Affordable finance… the missing piece in the community empowerment puzzle
With the inauguration of Donald Trump, the prospect of hard Brexit inching ever closer, and a General Election campaign about to get into full swing, you’d have been forgiven for missing one of this year’s more significant announcements here in Scotland.
In late January, a new law was enacted which makes it easier for communities in Scotland to take over land or buildings that are currently in public ownership. It might not sound like such a big deal, but the Community Empowerment Act could potentially have a transformative effect on communities across Scotland.
The Act extends community right to buy to all of Scotland, both rural and urban, and allows community bodies to purchase land which is abandoned or neglected even where the owner is not willing to sell, if that purchase is considered in the public interest. It also includes new rules for asset transfer which give community bodies the right to request to purchase, lease, manage or use land and building belonging to public authorities unless there are reasonable grounds for refusal.
Essentially it gives more power to Scotland’s communities to have their voices heard in decisions that matter to them, and to take action for themselves. In practice, the organisations that are likely to be best placed to make such requests are social enterprises, who are looking to either increase their local social impact or to expand or duplicate their operations.

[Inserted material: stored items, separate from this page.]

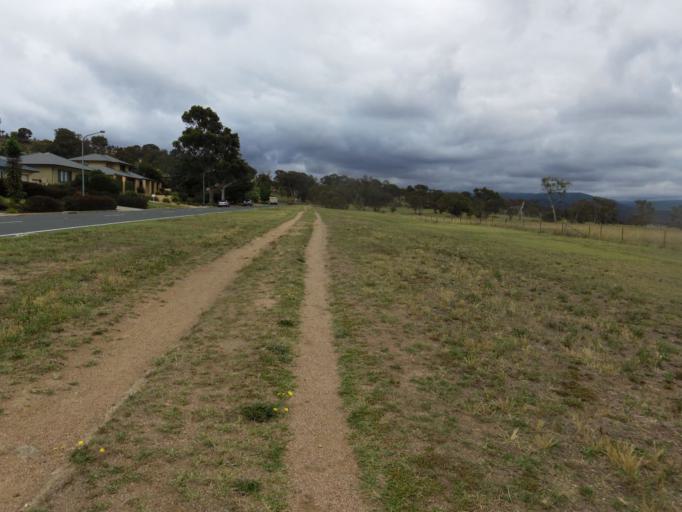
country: AU
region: Australian Capital Territory
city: Macquarie
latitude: -35.3481
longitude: 149.0260
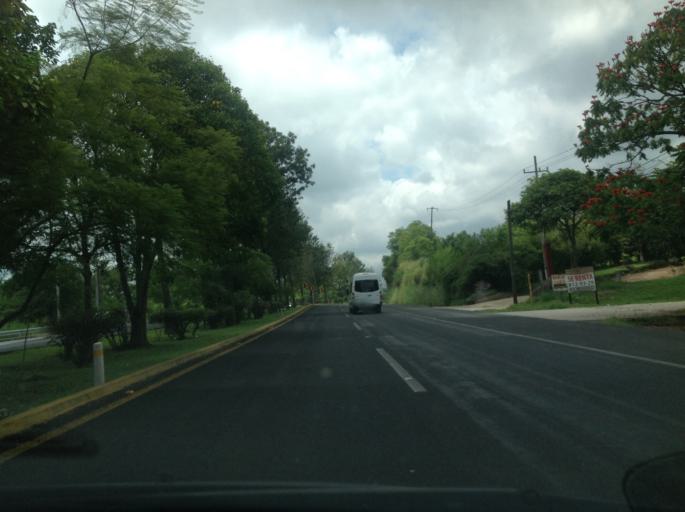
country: MX
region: Veracruz
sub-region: Emiliano Zapata
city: Jacarandas
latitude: 19.5043
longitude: -96.8496
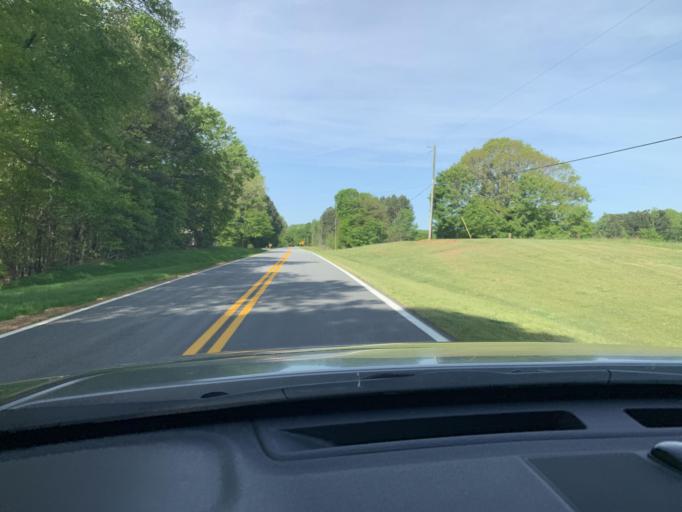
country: US
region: Georgia
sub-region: Oconee County
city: Watkinsville
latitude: 33.8180
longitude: -83.3705
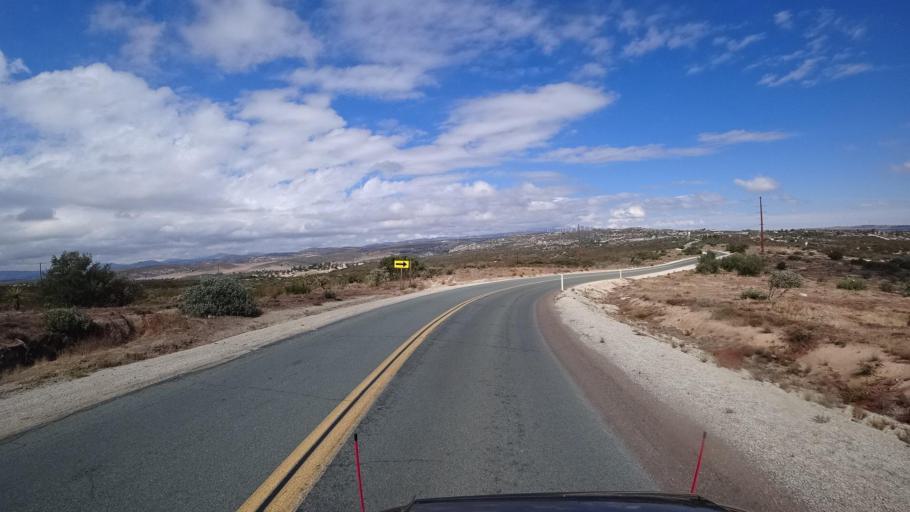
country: US
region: California
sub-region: San Diego County
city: Campo
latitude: 32.6604
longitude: -116.3164
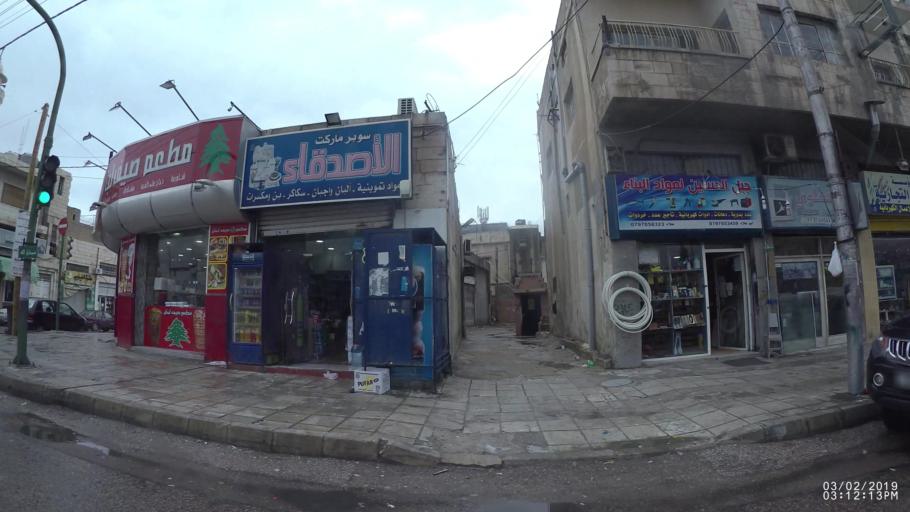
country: JO
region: Amman
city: Amman
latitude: 31.9608
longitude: 35.9286
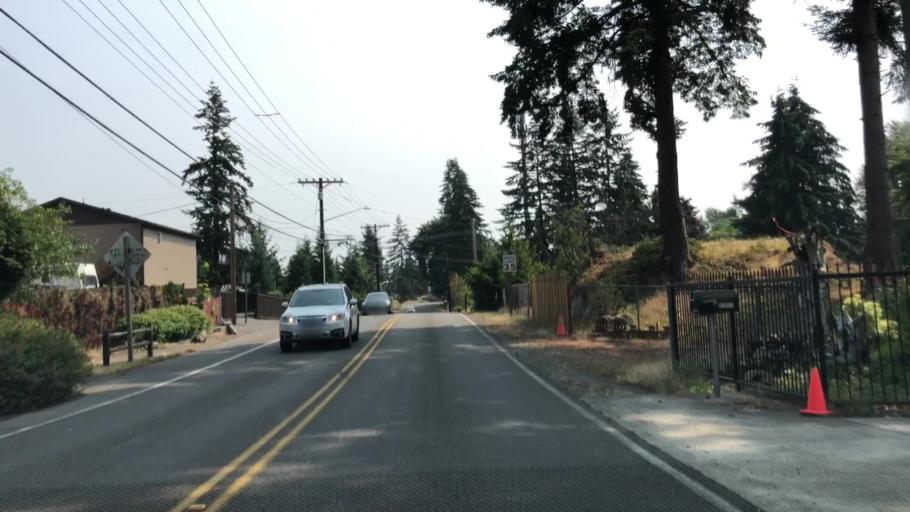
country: US
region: Washington
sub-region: Snohomish County
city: Brier
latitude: 47.8077
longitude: -122.2541
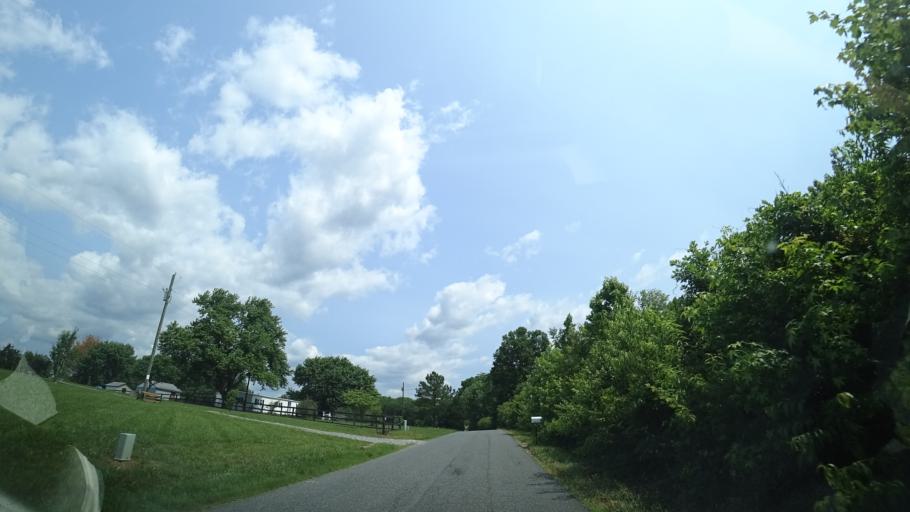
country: US
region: Virginia
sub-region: Spotsylvania County
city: Spotsylvania
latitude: 38.1188
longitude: -77.7908
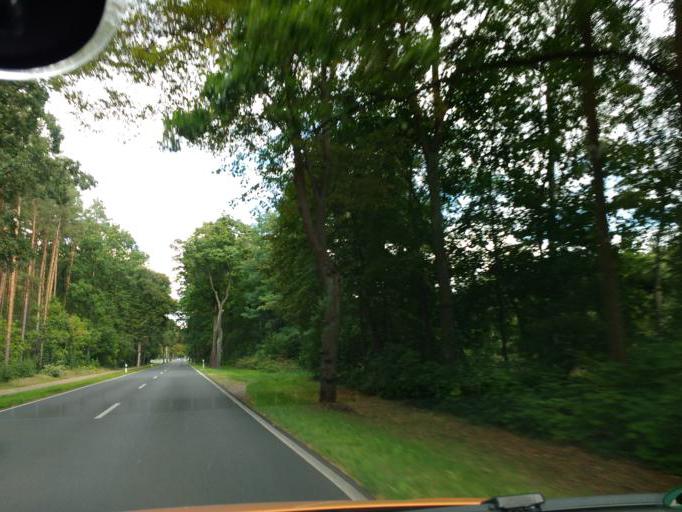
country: DE
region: Brandenburg
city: Wandlitz
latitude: 52.8056
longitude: 13.4890
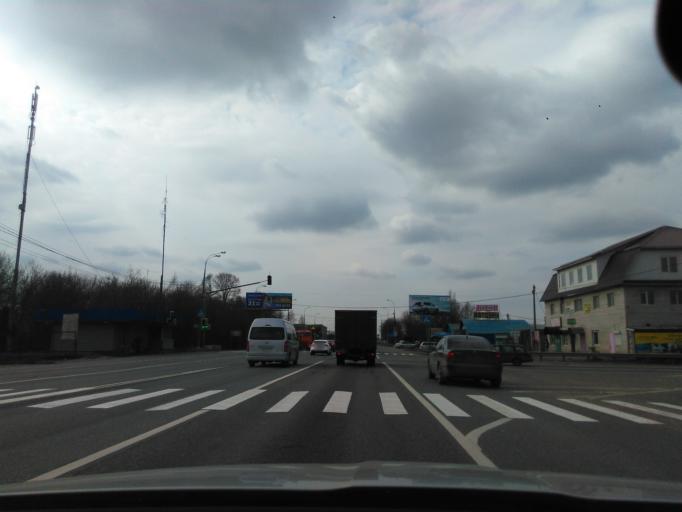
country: RU
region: Moskovskaya
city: Sheremet'yevskiy
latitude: 55.9943
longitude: 37.5340
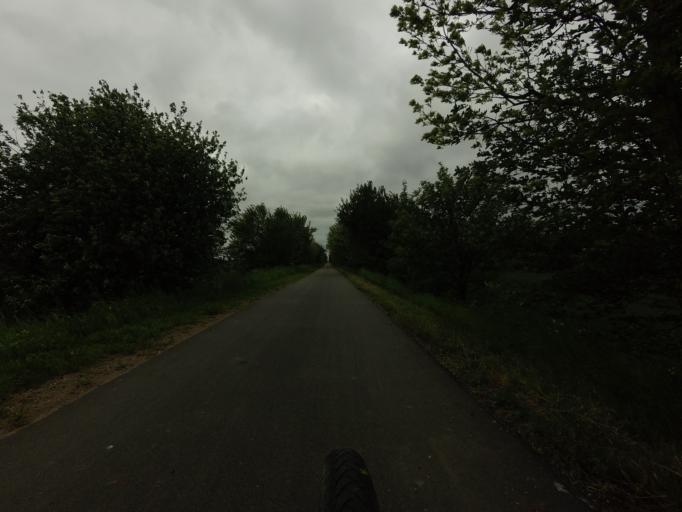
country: DK
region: Zealand
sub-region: Slagelse Kommune
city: Skaelskor
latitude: 55.2613
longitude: 11.3918
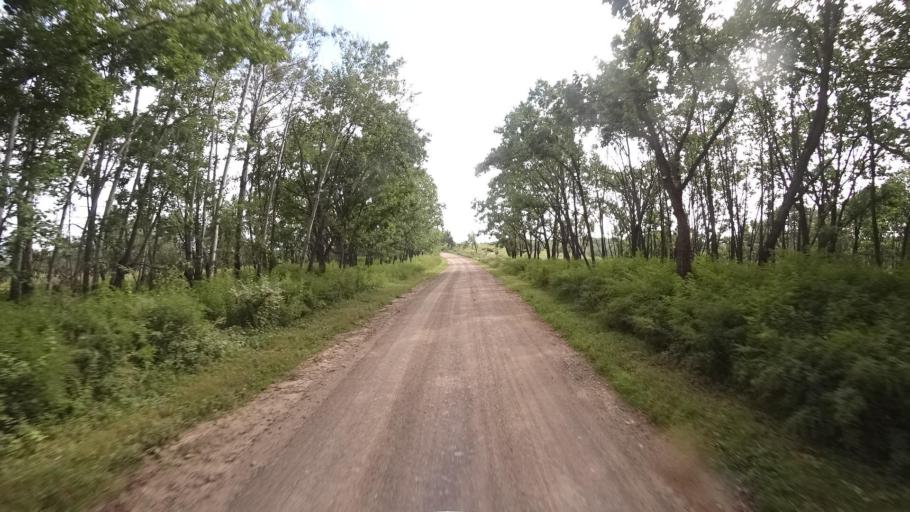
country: RU
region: Primorskiy
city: Dostoyevka
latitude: 44.3611
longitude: 133.5217
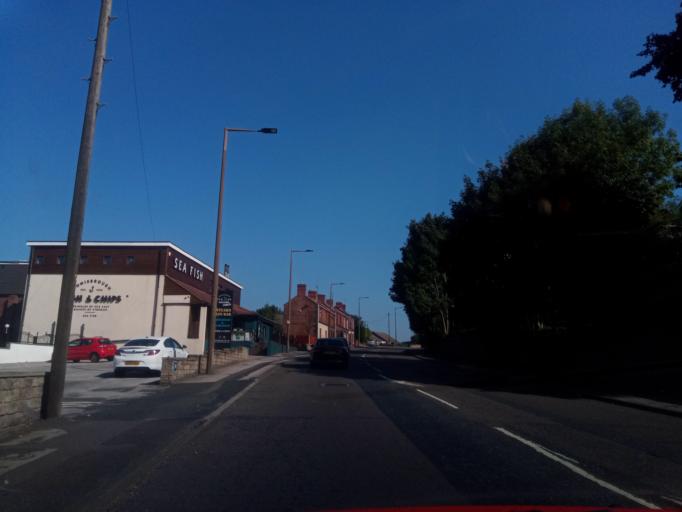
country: GB
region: England
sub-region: Doncaster
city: Conisbrough
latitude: 53.4814
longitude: -1.2251
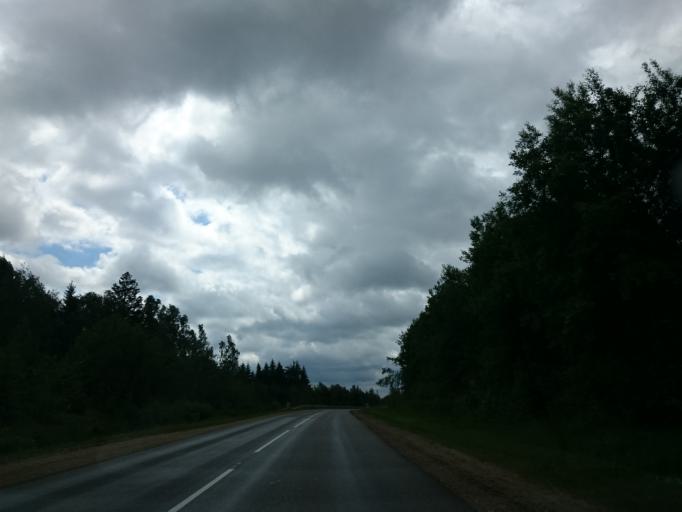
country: LV
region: Madonas Rajons
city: Madona
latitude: 56.8757
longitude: 26.1782
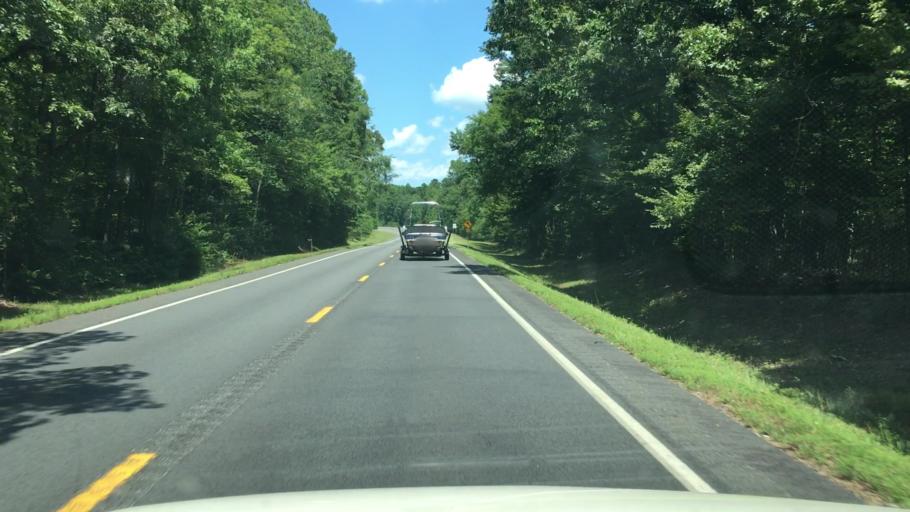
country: US
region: Arkansas
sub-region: Garland County
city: Lake Hamilton
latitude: 34.3615
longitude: -93.1679
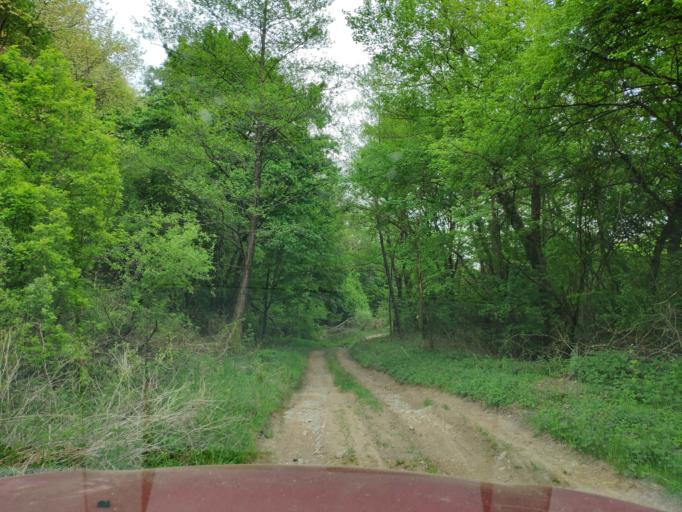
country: SK
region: Banskobystricky
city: Revuca
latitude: 48.5186
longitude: 20.1613
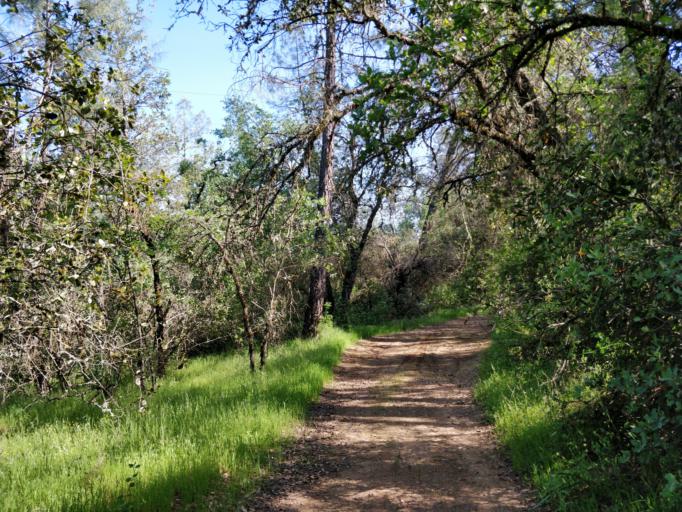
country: US
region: California
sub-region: Shasta County
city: Shasta Lake
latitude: 40.6690
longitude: -122.3638
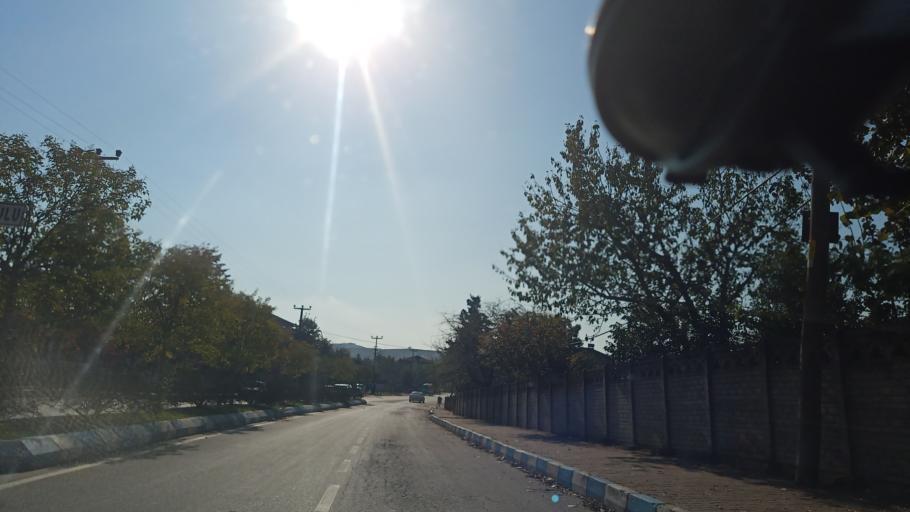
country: TR
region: Sakarya
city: Karasu
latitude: 41.0656
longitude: 30.8029
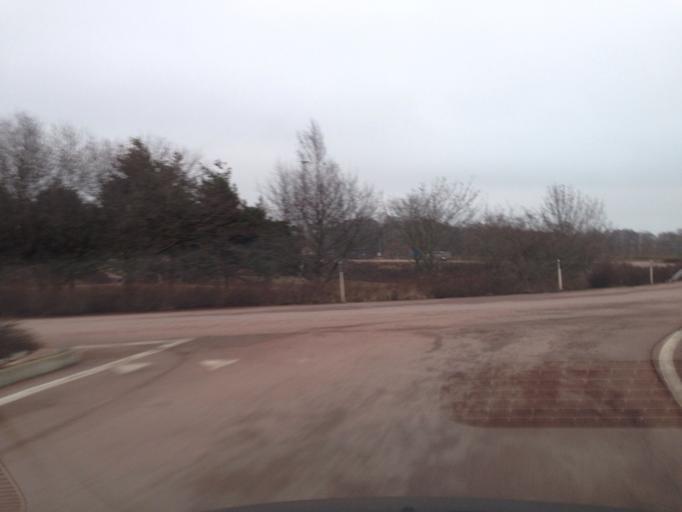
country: AX
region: Mariehamns stad
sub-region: Mariehamn
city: Mariehamn
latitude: 60.1143
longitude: 19.9389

If the Act proves to be a success, it has the potential to be a game changer for the social enterprise sector, giving social enterprises across a whole spectrum of industries the opportunity to increase their role in their communities. We could be set to see a wave of empowered social enterprises becoming more active in local decision making, running public services and managing community assets in such a way that has community benefit and social impact at its heart.
At the micro-level, this might involve a community group taking over a plot of mothballed city centre land to create an allotment. At the other end of the spectrum, we could see community groups taking over failing libraries or town halls.
However, for the Act to succeed in its intention, there are two key things that need to happen.
The first is obvious. Given the role that local authorities play within this process, it is absolutely crucial that they understand their roles and responsibilities. The right processes appear to have been put in place to ensure that this happens. For example, each local authority must write an annual report about asset transfer, which details how many asset transfer requests they have received and how many have been agreed or refused or appealed. It must also say how the relevant authority has helped community transfer bodies that want to make asset transfer requests. This level of transparency should encourage local authorities to dedicate the resource required to make the asset transfer process as efficient as possible.
The second is less obvious and comes down to finance. The Scottish Government’s guidance doesn’t say how much a community organisation should pay to buy or rent through asset transfer although it does support the notion of community organisations being able to pay less than the full market value. While we’d expect most asset transfers to take place for a nominal fee, there will be other costs involved to re-purpose, refurbish and maintain these assets.
At SIS we regularly meet with community organisations with aspirations to turnaround a failing public service, take over the management of outdoor space or acquire vital space to set up new services to address a social issue, all for the benefit of their community. Embedded in the local community, they know the support their community needs in order to thrive and have the ideas, determination and creativity to address the challenges they face. However, many of these organisations have struggled to access the finance they need to grow through traditional lenders.
Community organisations and social enterprises may well be placed to make best use of a public asset, but without the appropriate finance, they will simply be unable to fund those plans. Social investment provides organisations such as these, with a viable and sustainable funding mechanism which can help them deliver on their goals.
By working together to ensure empowered community organisations have access to the financial support they need we can realise the overarching aspiration behind this new legislation – a Scotland where local organisations are at the centre of decision making in their own communities.